I've been thinking a lot about that time in my life growing up in Mexico, especially as the country is getting ready to inaugurate a new president Saturday. Much has changed since then. Electoral reforms brought about during the 1990s opened up democracy in Mexico. Clouthier's party, the PAN, finally came to power in 2000 when Vicente Fox won the elections. It was the first time in 71 years that Mexico was going to be governed by a party that was not the PRI. Fox was succeeded by the PAN's Felipe Calderon, who finished his six-year term Saturday.
I was in Mexico this July as a CNN correspondent covering this year's presidential elections and, as far as I could see, the process was fair and transparent. I went to multiple polling places around Mexico City. Mexicans were voting openly and without fear. The ghosts of the past, including manipulation, coercion, threats and "pregnant" ballot boxes (those already filled with votes), seemed missing.
And so Enrique Pena Nieto, a charismatic attorney and former governor of Mexico state, the most populous state in the country and adjacent to Mexico City, won the election this year. He only garnered 38% of the vote, less than the combined total of his three opponents, but that's the way elections work sometimes. As far as I and an army of international observers and journalists could see, he's the legitimate winner.
His victory is historically significant because for the first time in 12 years the PRI is back in power. Many in Mexico wonder if Pena Nieto is the new face of an old party. Will he try to forge the same alliances of the past? Will he use unions as coercion arms as the PRI's political machine did in the past?
The good news is that, as I said before, much has changed in Mexico. There was no social media in 1988. Today's media, as irresponsible and sensationalist as it can be sometimes, is not driven by the government's agenda. Hope, rather than fear, was the driving factor as Mexicans went to the polls this year.

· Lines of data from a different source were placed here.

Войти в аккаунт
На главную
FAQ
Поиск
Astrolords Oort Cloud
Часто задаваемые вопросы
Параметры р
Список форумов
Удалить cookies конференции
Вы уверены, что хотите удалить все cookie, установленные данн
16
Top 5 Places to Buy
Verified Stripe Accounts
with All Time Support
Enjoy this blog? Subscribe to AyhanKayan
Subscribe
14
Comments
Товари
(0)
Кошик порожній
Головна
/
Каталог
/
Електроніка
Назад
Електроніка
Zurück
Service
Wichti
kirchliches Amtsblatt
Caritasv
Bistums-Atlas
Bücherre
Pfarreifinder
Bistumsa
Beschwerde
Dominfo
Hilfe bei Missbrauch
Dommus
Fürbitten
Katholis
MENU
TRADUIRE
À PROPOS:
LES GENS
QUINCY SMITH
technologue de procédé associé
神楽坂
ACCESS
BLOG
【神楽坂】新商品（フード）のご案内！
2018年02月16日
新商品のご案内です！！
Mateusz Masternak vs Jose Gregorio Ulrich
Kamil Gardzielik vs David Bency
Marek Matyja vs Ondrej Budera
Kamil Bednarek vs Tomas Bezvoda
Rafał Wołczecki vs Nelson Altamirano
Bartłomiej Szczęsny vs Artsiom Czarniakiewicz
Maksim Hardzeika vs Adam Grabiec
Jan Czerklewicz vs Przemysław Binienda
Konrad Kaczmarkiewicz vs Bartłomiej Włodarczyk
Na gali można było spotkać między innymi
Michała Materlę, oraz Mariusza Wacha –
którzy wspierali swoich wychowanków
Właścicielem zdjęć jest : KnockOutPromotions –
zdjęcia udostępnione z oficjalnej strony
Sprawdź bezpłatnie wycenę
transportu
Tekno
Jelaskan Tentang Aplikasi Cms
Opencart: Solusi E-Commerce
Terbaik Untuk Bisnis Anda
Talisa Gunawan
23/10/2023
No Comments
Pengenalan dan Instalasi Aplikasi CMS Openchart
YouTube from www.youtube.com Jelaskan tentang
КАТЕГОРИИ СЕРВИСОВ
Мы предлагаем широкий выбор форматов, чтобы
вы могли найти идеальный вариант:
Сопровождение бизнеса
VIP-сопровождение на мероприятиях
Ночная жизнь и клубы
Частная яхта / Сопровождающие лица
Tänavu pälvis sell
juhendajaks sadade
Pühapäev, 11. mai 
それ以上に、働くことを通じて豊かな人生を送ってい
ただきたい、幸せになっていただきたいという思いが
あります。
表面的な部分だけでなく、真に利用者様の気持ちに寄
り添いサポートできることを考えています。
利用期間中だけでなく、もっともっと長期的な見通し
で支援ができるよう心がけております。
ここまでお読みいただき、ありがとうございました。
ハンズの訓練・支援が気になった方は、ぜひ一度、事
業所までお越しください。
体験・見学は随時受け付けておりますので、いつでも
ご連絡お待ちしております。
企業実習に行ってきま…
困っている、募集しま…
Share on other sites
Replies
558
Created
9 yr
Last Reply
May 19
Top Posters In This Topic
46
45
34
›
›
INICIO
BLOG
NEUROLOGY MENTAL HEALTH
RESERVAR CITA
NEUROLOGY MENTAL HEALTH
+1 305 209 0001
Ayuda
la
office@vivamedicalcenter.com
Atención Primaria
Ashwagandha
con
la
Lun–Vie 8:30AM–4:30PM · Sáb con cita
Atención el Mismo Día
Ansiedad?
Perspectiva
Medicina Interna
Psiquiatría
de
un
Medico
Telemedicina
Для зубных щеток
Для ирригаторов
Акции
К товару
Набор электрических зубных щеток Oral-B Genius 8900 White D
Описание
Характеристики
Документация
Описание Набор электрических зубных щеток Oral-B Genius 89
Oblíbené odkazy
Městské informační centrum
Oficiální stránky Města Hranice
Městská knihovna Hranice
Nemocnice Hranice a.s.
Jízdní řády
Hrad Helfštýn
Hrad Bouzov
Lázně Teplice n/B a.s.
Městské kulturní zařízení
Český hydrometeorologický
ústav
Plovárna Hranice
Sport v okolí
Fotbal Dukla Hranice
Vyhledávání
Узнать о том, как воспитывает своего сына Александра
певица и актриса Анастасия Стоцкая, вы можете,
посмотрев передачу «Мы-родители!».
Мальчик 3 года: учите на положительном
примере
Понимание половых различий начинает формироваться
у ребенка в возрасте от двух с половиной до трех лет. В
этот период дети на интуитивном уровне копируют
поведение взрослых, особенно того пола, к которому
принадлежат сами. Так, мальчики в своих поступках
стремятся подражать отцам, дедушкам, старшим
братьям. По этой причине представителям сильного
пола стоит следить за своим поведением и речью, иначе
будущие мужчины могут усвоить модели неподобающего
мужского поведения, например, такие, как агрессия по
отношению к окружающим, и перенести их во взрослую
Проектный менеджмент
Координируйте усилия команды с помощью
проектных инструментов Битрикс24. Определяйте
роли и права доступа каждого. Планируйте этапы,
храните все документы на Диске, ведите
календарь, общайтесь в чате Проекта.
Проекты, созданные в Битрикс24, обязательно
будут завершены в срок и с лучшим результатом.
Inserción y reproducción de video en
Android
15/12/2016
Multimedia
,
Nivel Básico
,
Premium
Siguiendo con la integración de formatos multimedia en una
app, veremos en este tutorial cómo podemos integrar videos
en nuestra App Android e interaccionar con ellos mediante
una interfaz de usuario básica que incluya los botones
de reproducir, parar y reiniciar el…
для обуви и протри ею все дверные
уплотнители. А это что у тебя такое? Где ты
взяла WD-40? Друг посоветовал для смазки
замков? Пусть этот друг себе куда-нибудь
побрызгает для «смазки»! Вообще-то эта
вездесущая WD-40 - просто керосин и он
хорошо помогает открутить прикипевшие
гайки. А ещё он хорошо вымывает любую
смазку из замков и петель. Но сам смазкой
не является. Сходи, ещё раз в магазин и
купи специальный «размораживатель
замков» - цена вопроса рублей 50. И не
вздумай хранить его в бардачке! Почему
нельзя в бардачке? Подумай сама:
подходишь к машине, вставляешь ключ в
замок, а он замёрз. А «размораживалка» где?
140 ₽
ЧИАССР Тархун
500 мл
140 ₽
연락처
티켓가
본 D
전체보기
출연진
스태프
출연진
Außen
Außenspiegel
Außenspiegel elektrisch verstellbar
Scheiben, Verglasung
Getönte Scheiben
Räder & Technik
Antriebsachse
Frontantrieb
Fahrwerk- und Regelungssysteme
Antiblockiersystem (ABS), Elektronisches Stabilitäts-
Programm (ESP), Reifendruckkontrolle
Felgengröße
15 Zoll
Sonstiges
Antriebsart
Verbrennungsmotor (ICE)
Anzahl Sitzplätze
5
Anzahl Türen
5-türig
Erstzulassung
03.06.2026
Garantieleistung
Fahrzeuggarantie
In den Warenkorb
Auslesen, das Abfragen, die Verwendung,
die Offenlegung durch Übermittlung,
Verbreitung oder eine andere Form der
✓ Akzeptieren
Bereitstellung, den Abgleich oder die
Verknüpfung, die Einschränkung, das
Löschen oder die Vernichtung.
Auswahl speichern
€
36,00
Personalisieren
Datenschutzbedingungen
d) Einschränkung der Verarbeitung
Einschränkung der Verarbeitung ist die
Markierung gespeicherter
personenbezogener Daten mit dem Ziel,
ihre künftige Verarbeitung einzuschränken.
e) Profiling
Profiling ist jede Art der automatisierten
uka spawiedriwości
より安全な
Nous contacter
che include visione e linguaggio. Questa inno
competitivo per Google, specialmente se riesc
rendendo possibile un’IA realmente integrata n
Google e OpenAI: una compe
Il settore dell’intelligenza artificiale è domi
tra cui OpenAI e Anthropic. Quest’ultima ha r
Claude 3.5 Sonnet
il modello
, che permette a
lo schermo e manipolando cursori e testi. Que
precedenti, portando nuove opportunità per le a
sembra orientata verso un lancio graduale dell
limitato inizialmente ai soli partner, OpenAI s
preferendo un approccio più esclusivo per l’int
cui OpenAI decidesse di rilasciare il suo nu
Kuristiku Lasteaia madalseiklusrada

The bad news is that much in Mexico hasn't changed since 1988. Corrupt union leaders remain as powerful as they were back then, if not more. Inequality is painfully omnipresent. Abject poverty makes millions of young people vulnerable to organized crime. And national industries that used to be controlled by the federal government, i.e., the PRI, are now crippling monopolies that inhibit competition and keep prices artificially inflated.
Enrique Pena Nieto's six-year presidency is an opportunity for him and a second chance for his party to take Mexico to the next level. Will Mexico remain the country of untapped potential, being almost there, but never quite joining the First World? Or will Pena Nieto and his party capitalize on this historic opportunity to break with old habits of the past for the benefit of the country? Only manana will tell.